┏━━
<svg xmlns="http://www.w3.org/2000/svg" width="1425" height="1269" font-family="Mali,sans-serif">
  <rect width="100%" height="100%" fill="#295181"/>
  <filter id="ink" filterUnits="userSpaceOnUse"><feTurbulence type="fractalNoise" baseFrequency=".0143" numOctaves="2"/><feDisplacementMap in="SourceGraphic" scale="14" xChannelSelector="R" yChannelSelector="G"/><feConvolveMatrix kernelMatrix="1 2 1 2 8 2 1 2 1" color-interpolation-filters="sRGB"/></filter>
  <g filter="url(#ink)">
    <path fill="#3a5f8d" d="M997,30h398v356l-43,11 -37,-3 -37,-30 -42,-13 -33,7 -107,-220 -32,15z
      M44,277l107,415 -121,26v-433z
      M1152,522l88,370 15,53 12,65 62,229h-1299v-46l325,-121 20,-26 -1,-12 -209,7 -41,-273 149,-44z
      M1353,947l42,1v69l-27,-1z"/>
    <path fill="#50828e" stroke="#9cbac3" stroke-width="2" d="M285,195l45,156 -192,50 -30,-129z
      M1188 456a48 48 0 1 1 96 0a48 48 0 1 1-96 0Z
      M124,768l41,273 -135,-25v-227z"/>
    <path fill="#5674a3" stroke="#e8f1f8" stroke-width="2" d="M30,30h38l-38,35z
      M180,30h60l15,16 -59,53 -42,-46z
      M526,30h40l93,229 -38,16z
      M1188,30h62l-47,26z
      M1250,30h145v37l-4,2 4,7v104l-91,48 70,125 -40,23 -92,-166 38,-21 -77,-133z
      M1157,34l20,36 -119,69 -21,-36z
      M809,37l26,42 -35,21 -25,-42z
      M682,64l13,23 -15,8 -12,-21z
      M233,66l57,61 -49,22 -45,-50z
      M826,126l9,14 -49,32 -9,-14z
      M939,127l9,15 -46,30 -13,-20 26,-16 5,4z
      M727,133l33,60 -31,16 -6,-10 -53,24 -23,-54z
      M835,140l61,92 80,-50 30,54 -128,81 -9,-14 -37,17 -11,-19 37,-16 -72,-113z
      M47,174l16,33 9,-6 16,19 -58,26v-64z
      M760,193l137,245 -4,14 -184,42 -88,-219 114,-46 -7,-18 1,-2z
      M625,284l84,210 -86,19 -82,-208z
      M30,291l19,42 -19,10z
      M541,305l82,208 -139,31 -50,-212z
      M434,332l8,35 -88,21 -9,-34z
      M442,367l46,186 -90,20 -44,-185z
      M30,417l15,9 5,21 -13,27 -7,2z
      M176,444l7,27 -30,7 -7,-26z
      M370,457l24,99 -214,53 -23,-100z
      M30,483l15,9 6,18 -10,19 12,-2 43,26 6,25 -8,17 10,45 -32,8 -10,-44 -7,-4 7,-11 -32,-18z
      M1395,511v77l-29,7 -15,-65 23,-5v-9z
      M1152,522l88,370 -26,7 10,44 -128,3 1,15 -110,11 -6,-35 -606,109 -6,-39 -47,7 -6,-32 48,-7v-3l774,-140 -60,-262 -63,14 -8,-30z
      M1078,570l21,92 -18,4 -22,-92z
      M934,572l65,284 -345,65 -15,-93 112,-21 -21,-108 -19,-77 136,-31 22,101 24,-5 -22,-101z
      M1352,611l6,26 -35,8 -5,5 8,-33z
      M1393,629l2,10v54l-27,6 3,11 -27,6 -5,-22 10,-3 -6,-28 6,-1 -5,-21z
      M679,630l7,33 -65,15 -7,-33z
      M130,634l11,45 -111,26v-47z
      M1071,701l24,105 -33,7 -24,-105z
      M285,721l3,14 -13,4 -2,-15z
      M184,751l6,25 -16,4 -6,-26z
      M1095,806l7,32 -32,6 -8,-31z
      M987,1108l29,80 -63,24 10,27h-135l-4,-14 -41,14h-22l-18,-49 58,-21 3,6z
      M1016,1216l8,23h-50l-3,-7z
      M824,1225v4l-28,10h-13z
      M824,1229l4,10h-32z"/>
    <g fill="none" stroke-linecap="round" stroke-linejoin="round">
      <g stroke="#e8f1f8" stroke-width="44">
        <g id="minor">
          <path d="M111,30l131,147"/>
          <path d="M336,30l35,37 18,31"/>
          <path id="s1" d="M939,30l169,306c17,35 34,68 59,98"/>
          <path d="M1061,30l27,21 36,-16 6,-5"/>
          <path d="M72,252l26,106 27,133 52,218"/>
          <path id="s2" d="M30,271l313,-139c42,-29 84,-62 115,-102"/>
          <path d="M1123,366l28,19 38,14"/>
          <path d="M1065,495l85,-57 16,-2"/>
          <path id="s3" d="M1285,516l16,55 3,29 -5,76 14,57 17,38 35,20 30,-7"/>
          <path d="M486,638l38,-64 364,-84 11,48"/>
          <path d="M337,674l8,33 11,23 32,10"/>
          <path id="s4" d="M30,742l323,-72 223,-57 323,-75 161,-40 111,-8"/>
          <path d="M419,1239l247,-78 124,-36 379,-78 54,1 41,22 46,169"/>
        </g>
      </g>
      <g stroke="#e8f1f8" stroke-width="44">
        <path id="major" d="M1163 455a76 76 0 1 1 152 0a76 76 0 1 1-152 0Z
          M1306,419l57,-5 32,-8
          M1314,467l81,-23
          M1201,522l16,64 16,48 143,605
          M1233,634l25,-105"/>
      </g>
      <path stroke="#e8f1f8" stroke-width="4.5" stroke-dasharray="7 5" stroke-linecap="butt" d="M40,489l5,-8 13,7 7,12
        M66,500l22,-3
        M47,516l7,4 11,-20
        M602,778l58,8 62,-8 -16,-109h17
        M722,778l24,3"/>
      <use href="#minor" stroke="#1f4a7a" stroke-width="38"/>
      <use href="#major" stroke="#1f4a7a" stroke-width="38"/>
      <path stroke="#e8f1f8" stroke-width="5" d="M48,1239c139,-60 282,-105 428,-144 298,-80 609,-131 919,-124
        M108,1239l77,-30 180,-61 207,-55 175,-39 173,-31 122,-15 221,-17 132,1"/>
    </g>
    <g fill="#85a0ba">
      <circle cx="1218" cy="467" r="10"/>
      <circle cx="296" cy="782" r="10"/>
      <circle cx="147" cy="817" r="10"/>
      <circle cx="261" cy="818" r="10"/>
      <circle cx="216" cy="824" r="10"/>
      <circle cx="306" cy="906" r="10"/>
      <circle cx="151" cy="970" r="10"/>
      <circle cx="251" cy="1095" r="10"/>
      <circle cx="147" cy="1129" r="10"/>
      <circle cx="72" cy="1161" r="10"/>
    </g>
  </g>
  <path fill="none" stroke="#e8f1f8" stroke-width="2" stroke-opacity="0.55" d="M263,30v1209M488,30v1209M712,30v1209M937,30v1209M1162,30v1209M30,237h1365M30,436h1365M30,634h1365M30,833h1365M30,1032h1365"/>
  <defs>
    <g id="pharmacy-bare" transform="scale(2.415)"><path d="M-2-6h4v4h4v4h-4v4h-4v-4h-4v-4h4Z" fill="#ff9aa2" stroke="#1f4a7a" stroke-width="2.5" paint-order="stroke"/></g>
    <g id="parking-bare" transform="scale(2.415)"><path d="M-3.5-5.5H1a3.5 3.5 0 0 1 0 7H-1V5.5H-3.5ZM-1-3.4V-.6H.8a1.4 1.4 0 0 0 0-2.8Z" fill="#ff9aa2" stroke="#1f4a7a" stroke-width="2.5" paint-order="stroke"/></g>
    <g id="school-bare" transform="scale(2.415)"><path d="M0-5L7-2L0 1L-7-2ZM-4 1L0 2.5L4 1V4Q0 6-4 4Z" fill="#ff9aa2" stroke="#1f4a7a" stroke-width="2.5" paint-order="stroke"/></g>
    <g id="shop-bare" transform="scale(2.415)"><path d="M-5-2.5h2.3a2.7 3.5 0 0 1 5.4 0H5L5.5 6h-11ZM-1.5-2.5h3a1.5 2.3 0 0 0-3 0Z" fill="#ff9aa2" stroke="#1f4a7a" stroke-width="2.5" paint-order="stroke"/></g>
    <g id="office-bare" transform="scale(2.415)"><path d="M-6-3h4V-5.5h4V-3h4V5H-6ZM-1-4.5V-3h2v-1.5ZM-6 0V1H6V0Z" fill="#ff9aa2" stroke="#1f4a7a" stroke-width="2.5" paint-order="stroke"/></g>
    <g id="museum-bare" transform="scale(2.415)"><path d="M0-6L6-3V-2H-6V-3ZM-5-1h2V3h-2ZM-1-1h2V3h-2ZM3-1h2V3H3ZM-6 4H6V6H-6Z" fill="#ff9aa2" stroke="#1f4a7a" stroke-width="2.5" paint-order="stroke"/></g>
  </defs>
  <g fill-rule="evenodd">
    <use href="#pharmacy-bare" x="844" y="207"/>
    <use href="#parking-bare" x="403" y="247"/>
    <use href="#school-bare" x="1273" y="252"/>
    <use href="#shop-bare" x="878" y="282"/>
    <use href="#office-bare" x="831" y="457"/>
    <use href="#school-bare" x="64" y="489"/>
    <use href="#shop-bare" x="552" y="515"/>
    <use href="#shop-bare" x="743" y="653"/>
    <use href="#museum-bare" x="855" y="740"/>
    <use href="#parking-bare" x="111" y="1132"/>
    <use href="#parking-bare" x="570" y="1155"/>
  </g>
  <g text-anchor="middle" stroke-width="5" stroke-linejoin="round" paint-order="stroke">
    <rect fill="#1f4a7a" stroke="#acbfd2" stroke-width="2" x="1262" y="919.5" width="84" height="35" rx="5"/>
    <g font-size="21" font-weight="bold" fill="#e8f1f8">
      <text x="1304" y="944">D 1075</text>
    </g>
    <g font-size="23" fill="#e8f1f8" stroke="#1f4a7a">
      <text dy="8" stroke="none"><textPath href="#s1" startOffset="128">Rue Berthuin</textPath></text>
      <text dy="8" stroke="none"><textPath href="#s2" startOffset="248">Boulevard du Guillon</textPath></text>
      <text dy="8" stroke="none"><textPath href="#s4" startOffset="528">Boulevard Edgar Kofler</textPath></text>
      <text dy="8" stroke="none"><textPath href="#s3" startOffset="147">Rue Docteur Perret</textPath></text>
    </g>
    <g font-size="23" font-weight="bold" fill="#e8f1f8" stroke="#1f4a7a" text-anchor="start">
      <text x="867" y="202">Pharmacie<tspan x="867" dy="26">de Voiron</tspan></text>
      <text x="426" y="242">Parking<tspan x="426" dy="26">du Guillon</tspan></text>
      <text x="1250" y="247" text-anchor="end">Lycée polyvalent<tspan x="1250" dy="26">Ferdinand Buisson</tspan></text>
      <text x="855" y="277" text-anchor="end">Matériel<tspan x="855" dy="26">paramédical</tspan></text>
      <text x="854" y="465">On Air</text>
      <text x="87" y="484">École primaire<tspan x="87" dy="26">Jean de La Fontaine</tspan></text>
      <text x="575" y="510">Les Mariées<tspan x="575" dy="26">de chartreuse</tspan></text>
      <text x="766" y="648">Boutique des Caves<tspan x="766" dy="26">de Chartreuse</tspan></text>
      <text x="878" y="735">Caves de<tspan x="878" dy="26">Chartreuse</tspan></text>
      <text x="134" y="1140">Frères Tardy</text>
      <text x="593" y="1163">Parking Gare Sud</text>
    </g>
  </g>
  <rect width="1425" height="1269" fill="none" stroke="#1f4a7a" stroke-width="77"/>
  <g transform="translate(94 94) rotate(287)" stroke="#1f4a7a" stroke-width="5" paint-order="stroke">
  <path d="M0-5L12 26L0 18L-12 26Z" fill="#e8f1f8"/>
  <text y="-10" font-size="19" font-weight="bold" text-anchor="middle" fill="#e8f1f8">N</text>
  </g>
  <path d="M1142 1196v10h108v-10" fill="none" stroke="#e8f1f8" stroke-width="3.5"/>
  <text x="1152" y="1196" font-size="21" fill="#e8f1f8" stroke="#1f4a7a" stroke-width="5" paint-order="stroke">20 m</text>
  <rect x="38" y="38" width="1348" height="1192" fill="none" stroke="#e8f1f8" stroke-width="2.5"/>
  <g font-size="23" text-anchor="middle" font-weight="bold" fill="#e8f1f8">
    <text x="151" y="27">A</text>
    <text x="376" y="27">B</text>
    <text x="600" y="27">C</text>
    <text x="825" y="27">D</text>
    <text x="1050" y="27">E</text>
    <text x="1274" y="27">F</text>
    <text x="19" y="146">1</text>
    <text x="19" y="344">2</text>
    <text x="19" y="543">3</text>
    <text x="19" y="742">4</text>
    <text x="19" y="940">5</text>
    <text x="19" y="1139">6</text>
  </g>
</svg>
┗━━
**YOUR TASK**
Scan the material above. Copy each line where "round" occurs.

**RESPONSE TO THE TASK**
    <g fill="none" stroke-linecap="round" stroke-linejoin="round">
  <g text-anchor="middle" stroke-width="5" stroke-linejoin="round" paint-order="stroke">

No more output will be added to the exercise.